> _What needs to be done_: Whenever a line below includes the word "timescale", copy that line.

╭─ Provided information

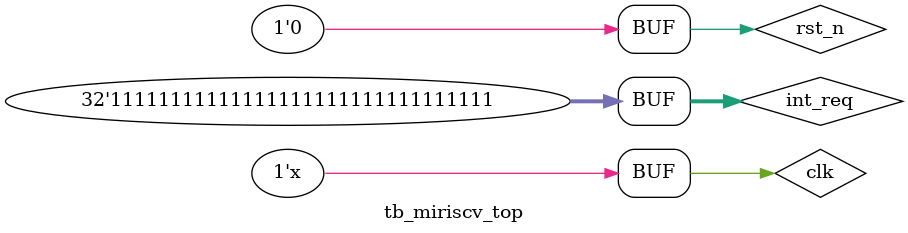
<source format=sv>
`timescale 1ns / 1ps

module tb_miriscv_top();
      
  parameter     RST_WAIT = 20;         // 10 ns reset
  parameter     RAM_SIZE = 512;       // in 32-bit words

  // clock, reset
  reg clk;
  reg rst_n;
  reg [31:0] int_req;

  riscv_unit #(
    .RAM_SIZE       ( RAM_SIZE           ),
    .RAM_INIT_FILE  ( "program.txt" )
  ) dut (
    .clk_i    ( clk   ),
    .rst_i  ( rst_n ),
    .int_req_i (int_req)
  );

  initial begin
    int_req = 0;
    clk   = 1'b0;
    rst_n = 1'b1;
    #RST_WAIT;
    rst_n = 1'b0; 
    #1000
    int_req = 32'hffffffff;
    #2000;
end
  always #10  begin
    clk = ~clk;
  end

endmodule
</source>
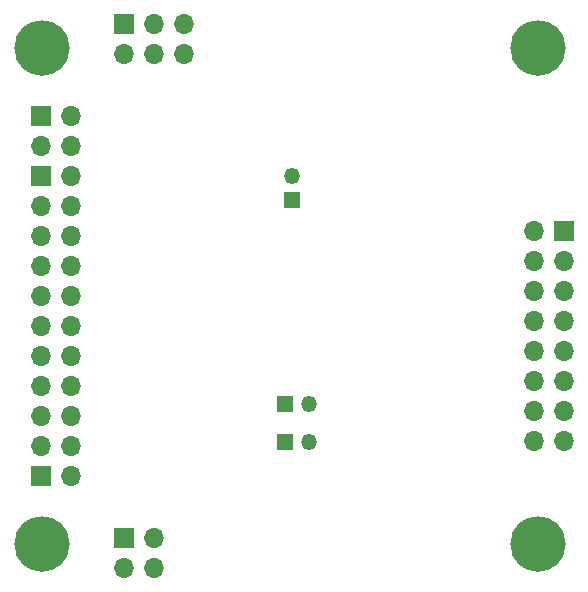
<source format=gbr>
%TF.GenerationSoftware,KiCad,Pcbnew,(7.0.0)*%
%TF.CreationDate,2023-04-27T19:26:51+01:00*%
%TF.ProjectId,OpenBCI_ESP32_ADS1298,4f70656e-4243-4495-9f45-535033325f41,rev?*%
%TF.SameCoordinates,Original*%
%TF.FileFunction,Soldermask,Bot*%
%TF.FilePolarity,Negative*%
%FSLAX46Y46*%
G04 Gerber Fmt 4.6, Leading zero omitted, Abs format (unit mm)*
G04 Created by KiCad (PCBNEW (7.0.0)) date 2023-04-27 19:26:51*
%MOMM*%
%LPD*%
G01*
G04 APERTURE LIST*
%ADD10R,1.700000X1.700000*%
%ADD11O,1.700000X1.700000*%
%ADD12C,3.100000*%
%ADD13C,4.700000*%
%ADD14R,1.350000X1.350000*%
%ADD15O,1.350000X1.350000*%
G04 APERTURE END LIST*
D10*
%TO.C,J1*%
X103969999Y-59749999D03*
D11*
X106509999Y-59749999D03*
X103969999Y-62289999D03*
X106509999Y-62289999D03*
D10*
X103969999Y-64829999D03*
D11*
X106509999Y-64829999D03*
X103969999Y-67369999D03*
X106509999Y-67369999D03*
X103969999Y-69909999D03*
X106509999Y-69909999D03*
X103969999Y-72449999D03*
X106509999Y-72449999D03*
X103969999Y-74989999D03*
X106509999Y-74989999D03*
X103969999Y-77529999D03*
X106509999Y-77529999D03*
X103969999Y-80069999D03*
X106509999Y-80069999D03*
X103969999Y-82609999D03*
X106509999Y-82609999D03*
X103969999Y-85149999D03*
X106509999Y-85149999D03*
X103969999Y-87689999D03*
X106509999Y-87689999D03*
D10*
X103969999Y-90229999D03*
D11*
X106509999Y-90229999D03*
%TD*%
D10*
%TO.C,J2*%
X148199999Y-69499999D03*
D11*
X145659999Y-69499999D03*
X148199999Y-72039999D03*
X145659999Y-72039999D03*
X148199999Y-74579999D03*
X145659999Y-74579999D03*
X148199999Y-77119999D03*
X145659999Y-77119999D03*
X148199999Y-79659999D03*
X145659999Y-79659999D03*
X148199999Y-82199999D03*
X145659999Y-82199999D03*
X148199999Y-84739999D03*
X145659999Y-84739999D03*
X148199999Y-87279999D03*
X145659999Y-87279999D03*
%TD*%
D10*
%TO.C,J3*%
X110999999Y-51999999D03*
D11*
X110999999Y-54539999D03*
X113539999Y-51999999D03*
X113539999Y-54539999D03*
X116079999Y-51999999D03*
X116079999Y-54539999D03*
%TD*%
D10*
%TO.C,J4*%
X110999999Y-95499999D03*
D11*
X110999999Y-98039999D03*
X113539999Y-95499999D03*
X113539999Y-98039999D03*
%TD*%
D12*
%TO.C,H1*%
X104000000Y-54000000D03*
D13*
X104000000Y-54000000D03*
%TD*%
D12*
%TO.C,H2*%
X104000000Y-96000000D03*
D13*
X104000000Y-96000000D03*
%TD*%
D12*
%TO.C,H3*%
X146000000Y-54000000D03*
D13*
X146000000Y-54000000D03*
%TD*%
D12*
%TO.C,H4*%
X146000000Y-96000000D03*
D13*
X146000000Y-96000000D03*
%TD*%
D14*
%TO.C,J5*%
X124599999Y-84199999D03*
D15*
X126599999Y-84199999D03*
%TD*%
D14*
%TO.C,J6*%
X124599999Y-87399999D03*
D15*
X126599999Y-87399999D03*
%TD*%
D14*
%TO.C,J7*%
X125199999Y-66899999D03*
D15*
X125199999Y-64899999D03*
%TD*%
M02*

</source>
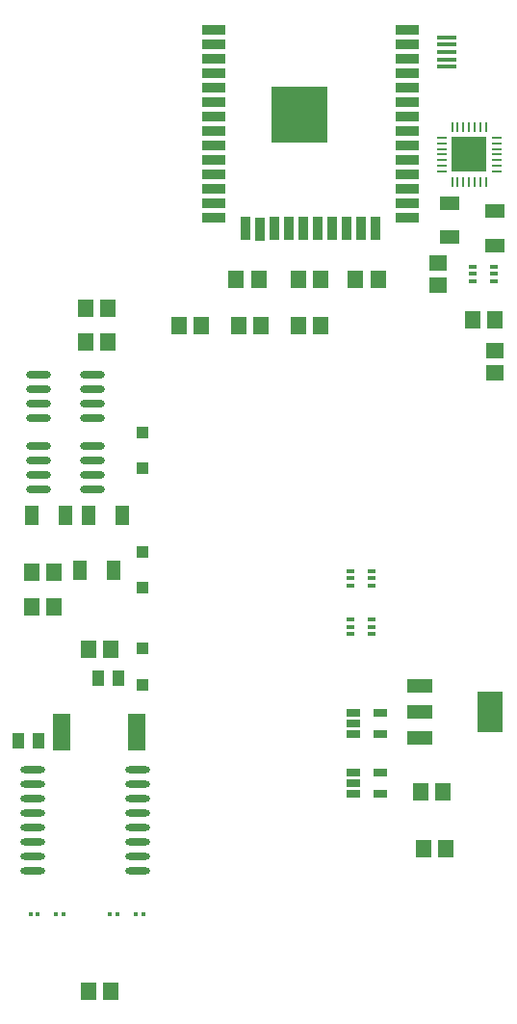
<source format=gtp>
G04 Layer_Color=7318015*
%FSLAX24Y24*%
%MOIN*%
G70*
G01*
G75*
%ADD10R,0.0532X0.0610*%
%ADD11R,0.0453X0.0709*%
%ADD12O,0.0866X0.0236*%
%ADD13R,0.0880X0.0480*%
%ADD14R,0.0870X0.1420*%
%ADD15R,0.0709X0.0453*%
%ADD16R,0.0177X0.0138*%
%ADD17R,0.0433X0.0551*%
%ADD18R,0.0512X0.0276*%
%ADD19R,0.0591X0.1260*%
%ADD20R,0.0591X0.1260*%
%ADD21R,0.0260X0.0118*%
%ADD22R,0.0394X0.0394*%
%ADD23R,0.0610X0.0532*%
%ADD24R,0.1232X0.1232*%
%ADD25O,0.0335X0.0079*%
%ADD26O,0.0079X0.0335*%
%ADD27O,0.0846X0.0236*%
%ADD28R,0.0787X0.0354*%
%ADD29R,0.0354X0.0787*%
%ADD30R,0.1969X0.1969*%
%ADD31R,0.0689X0.0157*%
D10*
X24813Y23720D02*
D03*
X25581D02*
D03*
X23612Y26378D02*
D03*
X22844D02*
D03*
X27963Y34941D02*
D03*
X28730D02*
D03*
X30699Y36516D02*
D03*
X29931D02*
D03*
X30030Y34941D02*
D03*
X30797D02*
D03*
X24715Y34350D02*
D03*
X25482D02*
D03*
X32096Y36516D02*
D03*
X32864D02*
D03*
X38100Y35138D02*
D03*
X38868D02*
D03*
X34065Y36516D02*
D03*
X34833D02*
D03*
X37195Y16831D02*
D03*
X36427D02*
D03*
X37096Y18799D02*
D03*
X36329D02*
D03*
X24715Y35531D02*
D03*
X25482D02*
D03*
X24813Y11909D02*
D03*
X25581D02*
D03*
X32864Y34941D02*
D03*
X32096D02*
D03*
X23612Y25197D02*
D03*
X22844D02*
D03*
D11*
X24508Y26476D02*
D03*
X25689D02*
D03*
X24803Y28346D02*
D03*
X25984D02*
D03*
X24016D02*
D03*
X22835D02*
D03*
D12*
X24961Y29270D02*
D03*
Y29770D02*
D03*
Y30270D02*
D03*
Y30770D02*
D03*
X23071Y29270D02*
D03*
Y29770D02*
D03*
Y30270D02*
D03*
Y30770D02*
D03*
X24961Y31730D02*
D03*
Y32230D02*
D03*
Y32730D02*
D03*
Y33230D02*
D03*
X23071Y31730D02*
D03*
Y32230D02*
D03*
Y32730D02*
D03*
Y33230D02*
D03*
D13*
X36280Y22465D02*
D03*
Y21555D02*
D03*
Y20645D02*
D03*
D14*
X38730Y21555D02*
D03*
D15*
X38878Y38878D02*
D03*
Y37697D02*
D03*
X37303Y39173D02*
D03*
Y37992D02*
D03*
D16*
X26703Y14567D02*
D03*
X26447D02*
D03*
X25817D02*
D03*
X25561D02*
D03*
X23947D02*
D03*
X23691D02*
D03*
X23061D02*
D03*
X22805D02*
D03*
D17*
X25148Y22736D02*
D03*
X25837D02*
D03*
X22392Y20571D02*
D03*
X23081D02*
D03*
D18*
X34921Y21535D02*
D03*
Y20787D02*
D03*
X33976D02*
D03*
Y21161D02*
D03*
Y21535D02*
D03*
X34921Y19468D02*
D03*
Y18720D02*
D03*
X33976D02*
D03*
Y19094D02*
D03*
Y19468D02*
D03*
D19*
X23898Y20866D02*
D03*
D20*
X26496D02*
D03*
D21*
X33890Y24764D02*
D03*
Y24508D02*
D03*
Y24252D02*
D03*
X34614D02*
D03*
Y24508D02*
D03*
Y24764D02*
D03*
Y25925D02*
D03*
Y26181D02*
D03*
Y26437D02*
D03*
X33890D02*
D03*
Y26181D02*
D03*
Y25925D02*
D03*
X38122Y36969D02*
D03*
Y36713D02*
D03*
Y36457D02*
D03*
X38846D02*
D03*
Y36713D02*
D03*
Y36969D02*
D03*
D22*
X26673Y25856D02*
D03*
Y27096D02*
D03*
Y22510D02*
D03*
Y23750D02*
D03*
Y29990D02*
D03*
Y31230D02*
D03*
D23*
X36909Y37096D02*
D03*
Y36329D02*
D03*
X38878Y33278D02*
D03*
Y34045D02*
D03*
D24*
X37992Y40846D02*
D03*
D25*
X38947Y41437D02*
D03*
Y41240D02*
D03*
Y41043D02*
D03*
Y40846D02*
D03*
Y40650D02*
D03*
Y40453D02*
D03*
Y40256D02*
D03*
X37037D02*
D03*
Y40453D02*
D03*
Y40650D02*
D03*
Y40846D02*
D03*
Y41043D02*
D03*
Y41240D02*
D03*
Y41437D02*
D03*
D26*
X38583Y39892D02*
D03*
X38386D02*
D03*
X38189D02*
D03*
X37992D02*
D03*
X37795D02*
D03*
X37598D02*
D03*
X37402D02*
D03*
Y41801D02*
D03*
X37598D02*
D03*
X37795D02*
D03*
X37992D02*
D03*
X38189D02*
D03*
X38386D02*
D03*
X38583D02*
D03*
D27*
X22894Y19565D02*
D03*
Y19065D02*
D03*
Y18565D02*
D03*
Y18065D02*
D03*
Y17565D02*
D03*
Y17065D02*
D03*
Y16565D02*
D03*
Y16065D02*
D03*
X26516Y19565D02*
D03*
Y19065D02*
D03*
Y18565D02*
D03*
Y18065D02*
D03*
Y17565D02*
D03*
Y17065D02*
D03*
Y16565D02*
D03*
Y16065D02*
D03*
D28*
X29142Y38672D02*
D03*
Y45172D02*
D03*
Y44672D02*
D03*
Y44172D02*
D03*
Y43672D02*
D03*
Y43172D02*
D03*
Y42672D02*
D03*
Y42172D02*
D03*
Y41672D02*
D03*
Y41172D02*
D03*
Y40672D02*
D03*
Y40172D02*
D03*
Y39672D02*
D03*
Y39172D02*
D03*
X35835D02*
D03*
Y39672D02*
D03*
Y40172D02*
D03*
Y40672D02*
D03*
Y41172D02*
D03*
Y41672D02*
D03*
Y42172D02*
D03*
Y42672D02*
D03*
Y43172D02*
D03*
Y43672D02*
D03*
Y44172D02*
D03*
Y44672D02*
D03*
Y45172D02*
D03*
Y38672D02*
D03*
D29*
X34238Y38279D02*
D03*
X33738D02*
D03*
X33238D02*
D03*
X32738D02*
D03*
X32238D02*
D03*
X31738D02*
D03*
X31238D02*
D03*
X30738Y38272D02*
D03*
X30238Y38279D02*
D03*
X34738D02*
D03*
D30*
X32111Y42222D02*
D03*
D31*
X37205Y44902D02*
D03*
Y44646D02*
D03*
Y43878D02*
D03*
Y44134D02*
D03*
Y44390D02*
D03*
M02*

</source>
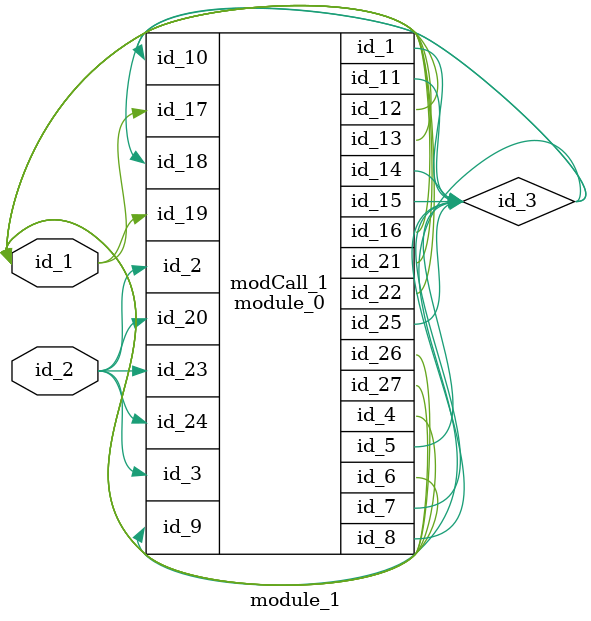
<source format=v>
module module_0 (
    id_1,
    id_2,
    id_3,
    id_4,
    id_5,
    id_6,
    id_7,
    id_8,
    id_9,
    id_10,
    id_11,
    id_12,
    id_13,
    id_14,
    id_15,
    id_16,
    id_17,
    id_18,
    id_19,
    id_20,
    id_21,
    id_22,
    id_23,
    id_24,
    id_25,
    id_26,
    id_27
);
  output wire id_27;
  output wire id_26;
  inout wire id_25;
  input wire id_24;
  input wire id_23;
  inout wire id_22;
  output wire id_21;
  input wire id_20;
  input wire id_19;
  input wire id_18;
  input wire id_17;
  inout wire id_16;
  inout wire id_15;
  output wire id_14;
  output wire id_13;
  output wire id_12;
  output wire id_11;
  input wire id_10;
  input wire id_9;
  output wire id_8;
  output wire id_7;
  inout wire id_6;
  output wire id_5;
  output wire id_4;
  input wire id_3;
  input wire id_2;
  output wire id_1;
endmodule
module module_1 (
    id_1,
    id_2
);
  input wire id_2;
  inout wire id_1;
  wire id_3;
  module_0 modCall_1 (
      id_3,
      id_2,
      id_2,
      id_1,
      id_3,
      id_1,
      id_3,
      id_3,
      id_3,
      id_3,
      id_3,
      id_1,
      id_1,
      id_3,
      id_3,
      id_1,
      id_1,
      id_3,
      id_1,
      id_2,
      id_1,
      id_1,
      id_2,
      id_2,
      id_3,
      id_1,
      id_1
  );
  localparam id_4 = 1;
endmodule

</source>
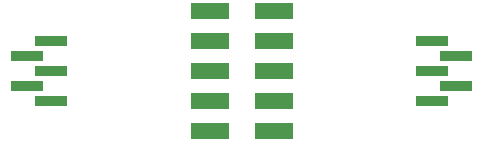
<source format=gbs>
%FSLAX24Y24*%
%MOIN*%
G70*
G01*
G75*
G04 Layer_Color=16711935*
%ADD10R,0.1000X0.0291*%
%ADD11R,0.1250X0.0500*%
%ADD12C,0.0120*%
%ADD13C,0.0400*%
%ADD14C,0.0039*%
%ADD15C,0.0100*%
%ADD16R,0.0315X0.0540*%
%ADD17R,0.1060X0.0351*%
%ADD18R,0.1310X0.0560*%
D17*
X-6350Y1000D02*
D03*
X-7150Y500D02*
D03*
X-6350Y0D02*
D03*
X-7150Y-500D02*
D03*
X-6350Y-1000D02*
D03*
X6350D02*
D03*
X7150Y-500D02*
D03*
X6350Y0D02*
D03*
X7150Y500D02*
D03*
X6350Y1000D02*
D03*
D18*
X1075Y-2000D02*
D03*
Y-1000D02*
D03*
Y0D02*
D03*
Y1000D02*
D03*
Y2000D02*
D03*
X-1075Y-2000D02*
D03*
Y-1000D02*
D03*
Y0D02*
D03*
Y1000D02*
D03*
Y2000D02*
D03*
M02*

</source>
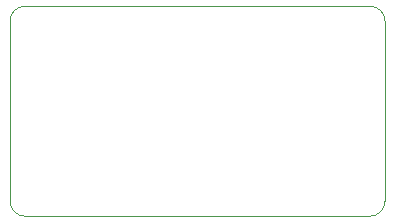
<source format=gbr>
%TF.GenerationSoftware,KiCad,Pcbnew,(5.1.8-0-10_14)*%
%TF.CreationDate,2021-02-06T12:21:22+09:00*%
%TF.ProjectId,usb-pidvid-fixture,7573622d-7069-4647-9669-642d66697874,rev?*%
%TF.SameCoordinates,Original*%
%TF.FileFunction,Profile,NP*%
%FSLAX46Y46*%
G04 Gerber Fmt 4.6, Leading zero omitted, Abs format (unit mm)*
G04 Created by KiCad (PCBNEW (5.1.8-0-10_14)) date 2021-02-06 12:21:22*
%MOMM*%
%LPD*%
G01*
G04 APERTURE LIST*
%TA.AperFunction,Profile*%
%ADD10C,0.100000*%
%TD*%
G04 APERTURE END LIST*
D10*
X113665000Y-87630000D02*
G75*
G02*
X112395000Y-86360000I0J1270000D01*
G01*
X112395000Y-71120000D02*
G75*
G02*
X113665000Y-69850000I1270000J0D01*
G01*
X142875000Y-69850000D02*
G75*
G02*
X144145000Y-71120000I0J-1270000D01*
G01*
X144145000Y-86360000D02*
G75*
G02*
X142875000Y-87630000I-1270000J0D01*
G01*
X113665000Y-87630000D02*
X142875000Y-87630000D01*
X112395000Y-71120000D02*
X112395000Y-86360000D01*
X142875000Y-69850000D02*
X113665000Y-69850000D01*
X144145000Y-71120000D02*
X144145000Y-86360000D01*
M02*

</source>
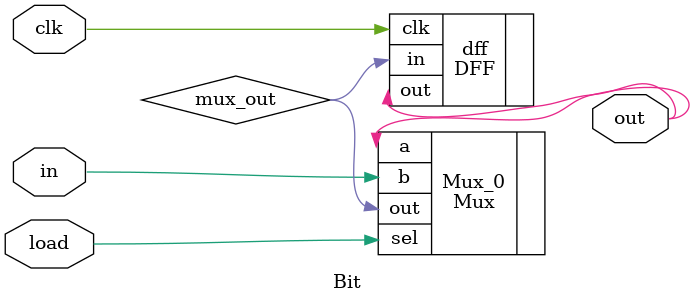
<source format=v>
/**
 * 1-bit register:
 * If load[t] == 1 then out[t+1] = in[t]
 *    else out does not change (out[t+1] = out[t])
 */

`default_nettype none
module Bit(
	input wire clk,
	input wire in,
	input wire load,
	output wire out
);

// your implementation comes here:

wire mux_out;

Mux Mux_0(.a(out), .b(in), .sel(load), .out(mux_out));
DFF dff(.clk(clk), .in(mux_out), .out(out));

endmodule

</source>
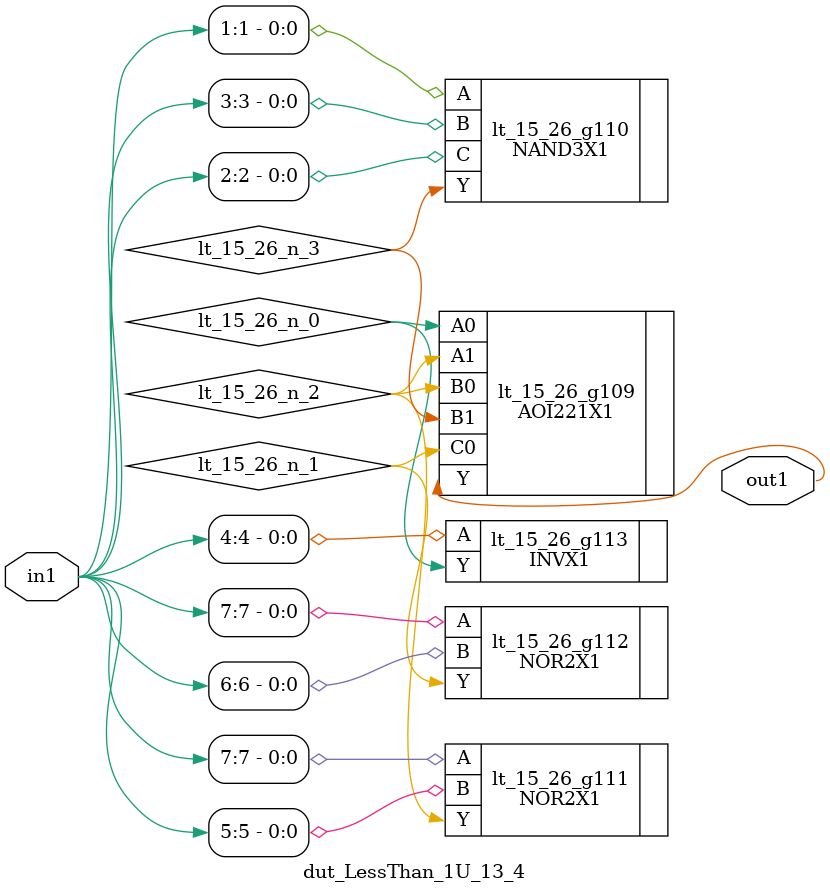
<source format=v>
`timescale 1ps / 1ps


module dut_LessThan_1U_13_4(in1, out1);
  input [7:0] in1;
  output out1;
  wire [7:0] in1;
  wire out1;
  wire lt_15_26_n_0, lt_15_26_n_1, lt_15_26_n_2, lt_15_26_n_3;
  AOI221X1 lt_15_26_g109(.A0 (lt_15_26_n_0), .A1 (lt_15_26_n_2), .B0
       (lt_15_26_n_2), .B1 (lt_15_26_n_3), .C0 (lt_15_26_n_1), .Y
       (out1));
  NAND3X1 lt_15_26_g110(.A (in1[1]), .B (in1[3]), .C (in1[2]), .Y
       (lt_15_26_n_3));
  NOR2X1 lt_15_26_g111(.A (in1[7]), .B (in1[5]), .Y (lt_15_26_n_2));
  NOR2X1 lt_15_26_g112(.A (in1[7]), .B (in1[6]), .Y (lt_15_26_n_1));
  INVX1 lt_15_26_g113(.A (in1[4]), .Y (lt_15_26_n_0));
endmodule



</source>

╰─

> _Exercise solution_:
`timescale 1ns / 1ps
`timescale 1ps / 1ps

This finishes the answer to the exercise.